Nouveau procès pour meurtre en raison de l’inadmissibilité d’une preuve de conduite indigne 

R. c. Theus, 2022 QCCA 290

[19] L’appelant reproche au juge d’avoir admis en preuve une déclaration extrajudiciaire captée sur écoute électronique le 27 avril 2017, soit près de 11 mois après le meurtre. Il s’agit d’un extrait d’une conversation entre l’appelant et un dénommé Elvis Comoe dans lequel l’appelant déclare :

103  JJT Tes fou toi G là Arrête là C’t’un p’tit jeune là C’t’un p’tit jeune là G là Arrête là Y’était dans les couches là G là pis j’tirais du monde déjà Est-ce que tu comprends dawg? C’t’un p’tit con dawg’ Arrête là Osti d’pédé d’merde’ Y’est fou lui.  [Transcription textuelle]

[21] Le juge a considéré que la déclaration de l’appelant pouvait constituer un aveu du meurtre de M. D’Onofrio et qu’il revenait au jury d’en décider. […]

[28] Le comportement postérieur à l’infraction englobe tout ce qu’un accusé a dit ou fait après la perpétration de l’infraction. La preuve de ce comportement, comme tout autre type de preuve, est admissible si elle est pertinente à l’égard d’une question importante en litige, si elle n’est visée par aucune autre règle d’exclusion en matière de preuve et si sa valeur probante l’emporte sur ses effets préjudiciables.

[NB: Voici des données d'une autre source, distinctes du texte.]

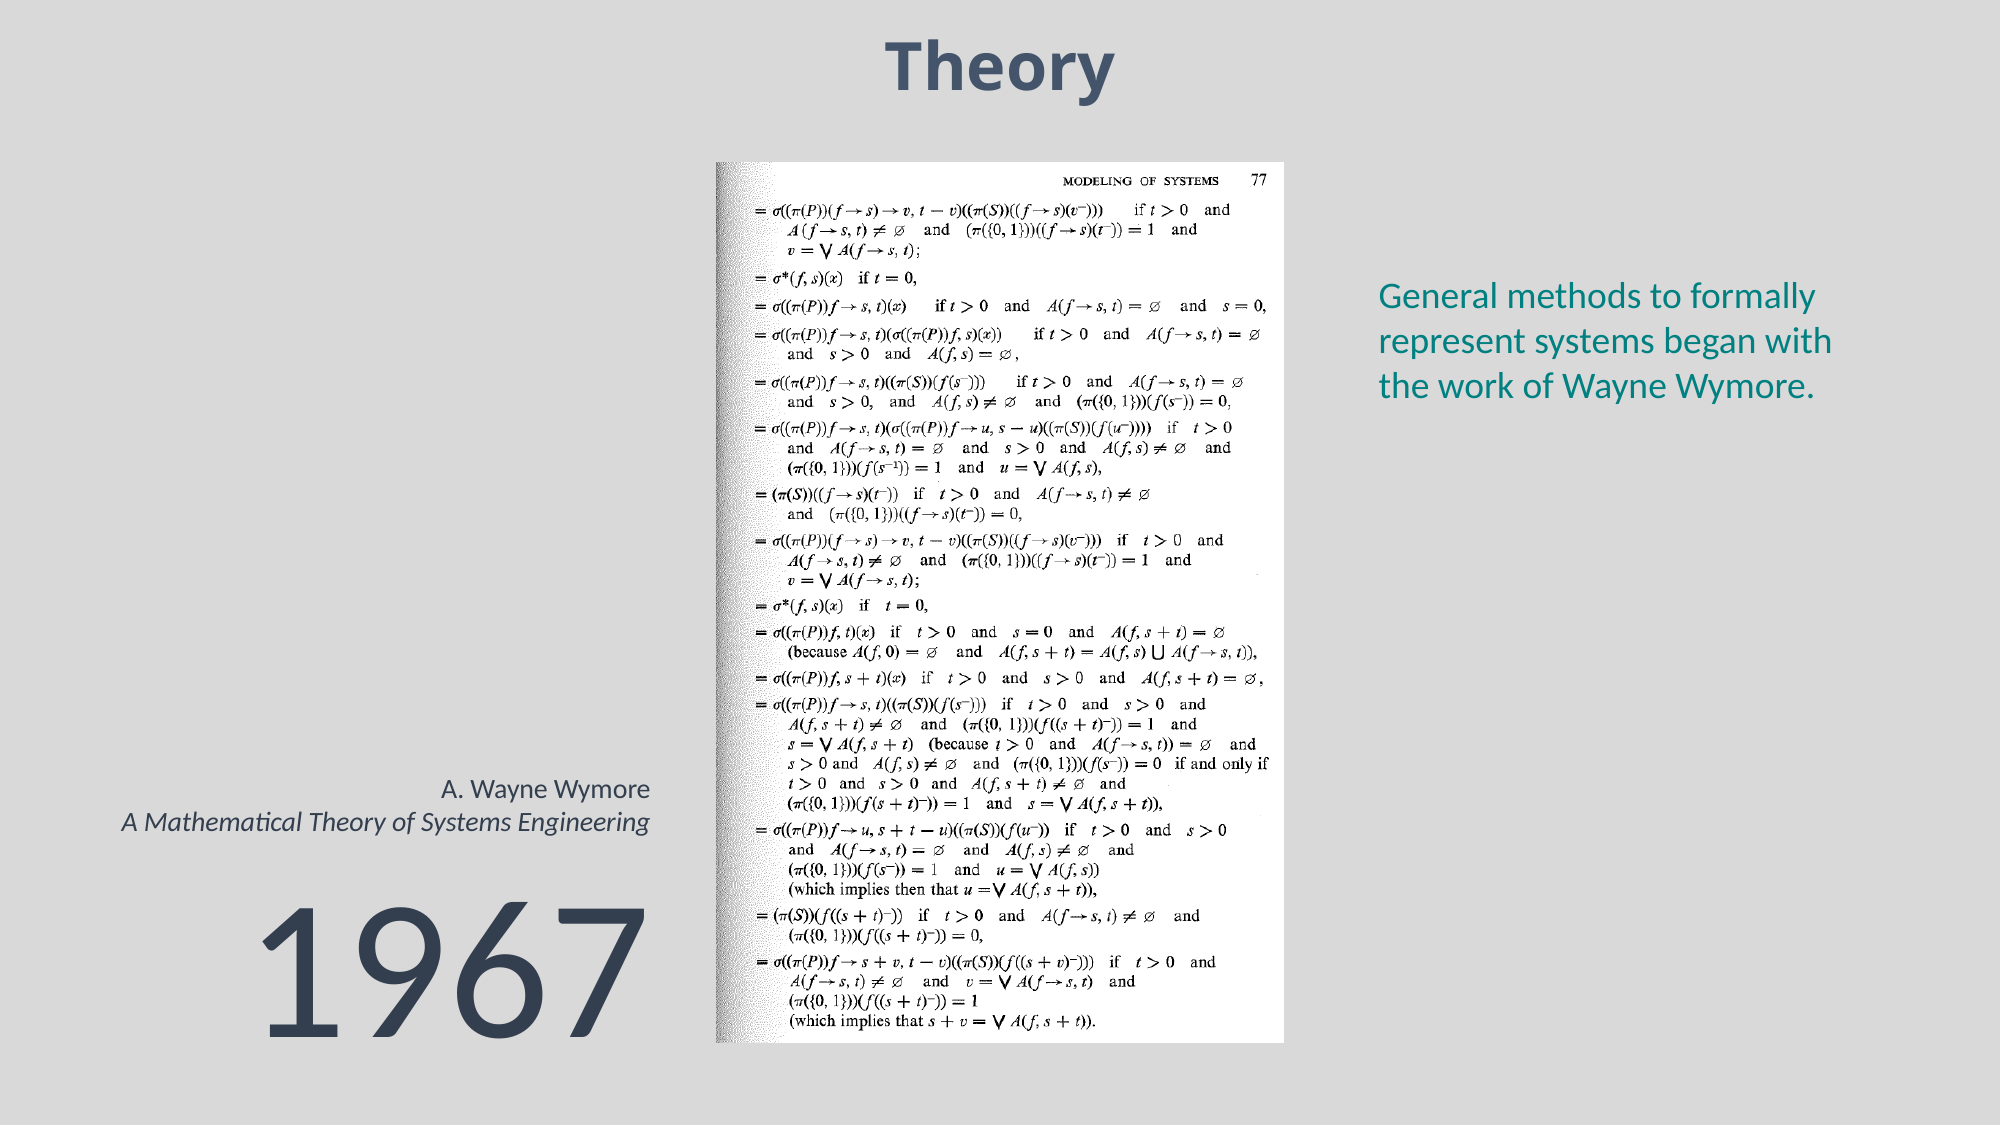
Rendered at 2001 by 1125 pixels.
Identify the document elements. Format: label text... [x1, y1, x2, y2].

picture [716, 162, 1284, 1043]
text_box General methods to formally represent systems began with the work of Wayne Wymore. [1363, 263, 1888, 414]
text_box Theory [0, 23, 2000, 113]
text_box A. Wayne Wymore A Mathematical Theory of Systems Engineering 1967 [0, 763, 666, 1085]
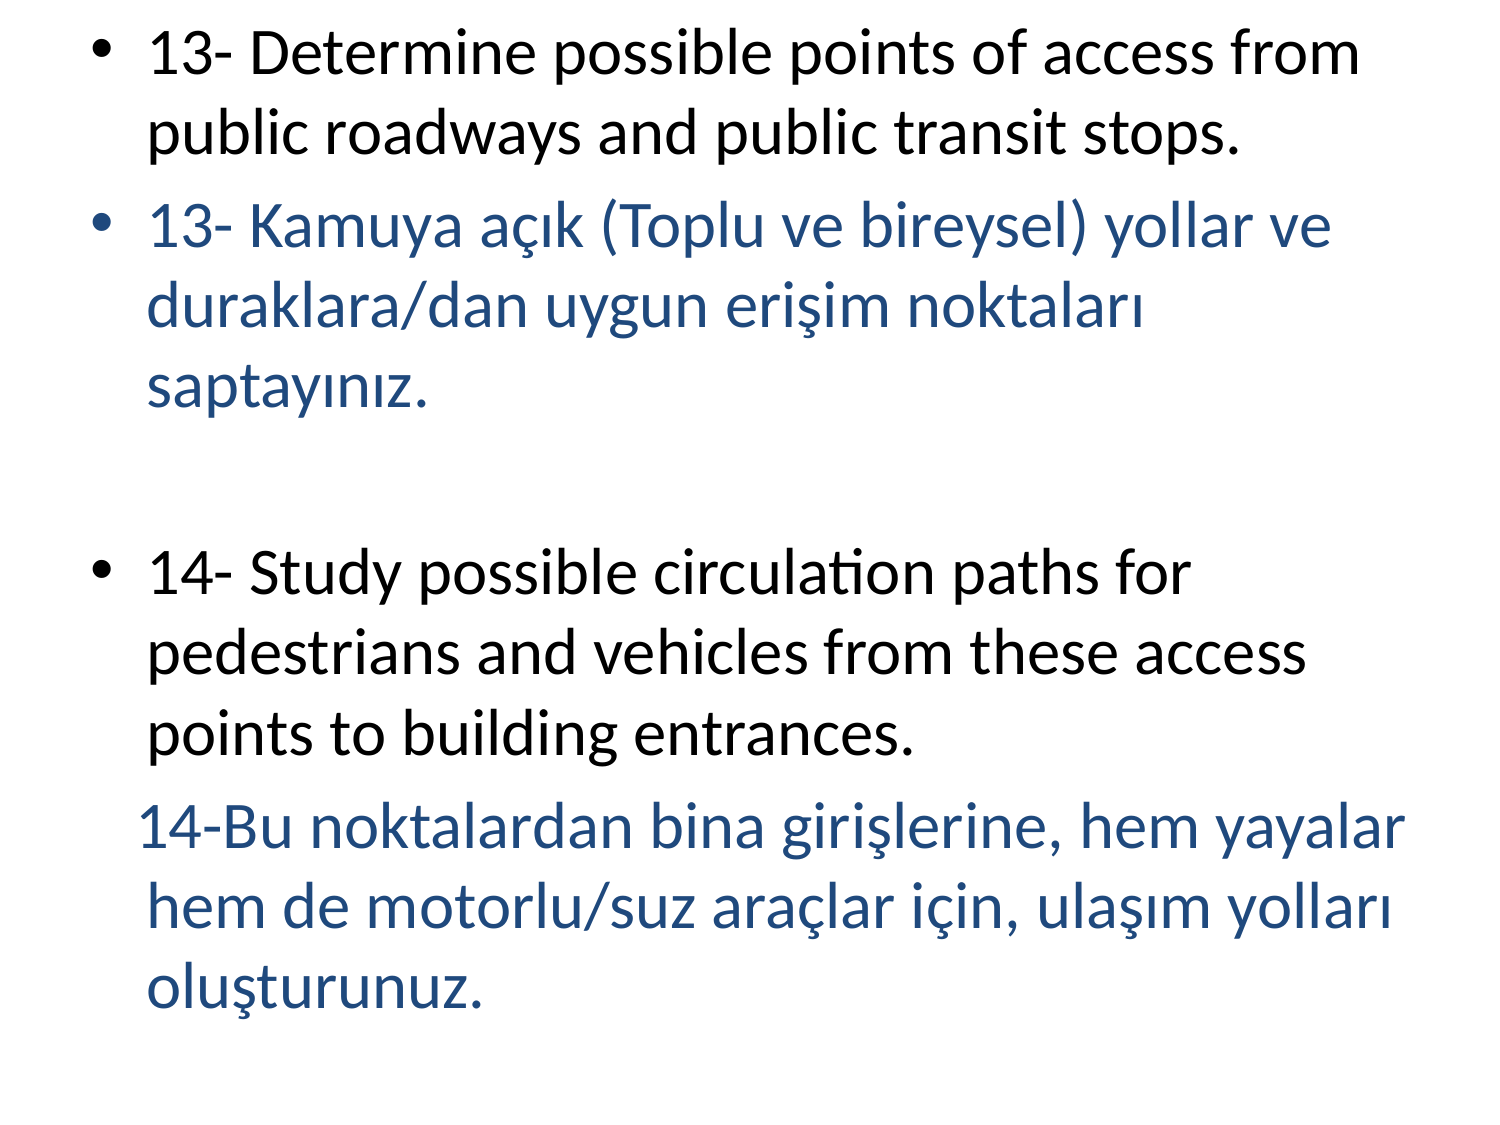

[29] Par contre, la preuve d’un comportement postérieur à l’infraction peut aussi constituer une preuve d’une conduite indigne ou visant à démontrer une propension sans rapport avec le crime reproché. Elle est alors visée par une règle d’exclusion […]

[30] Rappelons également que la preuve de propension « est exclue nonobstant la règle générale voulant que tout élément de preuve pertinent soit admissible ».

[32] L’appelant a donc raison de plaider que sa déclaration à M. Comoe ne cesse pas d’être une preuve de conduite indigne, donc généralement inadmissible, du seul fait qu’elle constitue aussi une preuve de comportement postérieur à l’infraction.

[34]  En l’espèce, le juge a admis la déclaration de l’appelant en rapport avec l’identité de l’auteur de l’infraction. Il a néanmoins donné au jury une directive sur l’utilisation limitée qu’il pouvait en faire, à savoir qu’il pouvait tenir compte de cette preuve seulement s’il concluait qu’elle a une valeur probante et que l’appelant parlait implicitement du meurtre de M. D’Onofrio.

[35] C’est là où le bât blesse. Rien dans la preuve ne relie la déclaration de l’appelant au meurtre reproché, si ce n’est l’emploi du verbe « tirer » qui dénote une similitude. Comme mentionné précédemment, cette déclaration a été captée sur écoute électronique près de 11 mois après le meurtre, à l’occasion d’une autre enquête. Elle ne contient aucune référence, directe ou indirecte, aux circonstances propres à la perpétration du meurtre de M. D’Onofrio, telles que la date, le lieu, le complice Lufiau, le véhicule de fuite, l’identité de la victime, etc.

[36] Pour conclure que l’appelant parlait implicitement du meurtre de M. D’Onofrio, le jury devait forcément faire une mauvaise utilisation de cette preuve. Il ne pouvait que spéculer ou se dire que parce qu’à une époque indéterminée l’appelant tirait du monde déjà, il a vraisemblablement tiré sur M. D’Onofrio, donc il devait parler de ce meurtre. Ce sont là des inférences que le jury ne pouvait pas tirer.

[38] En l’absence d’élément de preuve étayant le fait que l’appelant parlait du meurtre de M. D’Onofrio, cette déclaration ne tend à prouver rien d’autre que la propension de l’appelant à commettre des meurtres. On l’a vu, une telle preuve de propension ou de prédisposition générale est inadmissible en raison du risque élevé de préjudice moral pour l’accusé. […]

[40] En bref, la déclaration de l’appelant, quoique postérieure à l’infraction, possède les caractéristiques d’une preuve de conduite indigne généralement inadmissible selon les principes énoncés dans R. c. Handy. Puisqu’elle ne se rapporte pas à une autre question litigieuse que la propension ou la moralité de l’appelant, elle ne satisfait pas à la première condition pour être admissible.

[55] En conclusion, je propose d’accueillir l’appel sur le deuxième moyen, d’annuler la condamnation et d’ordonner un nouveau procès.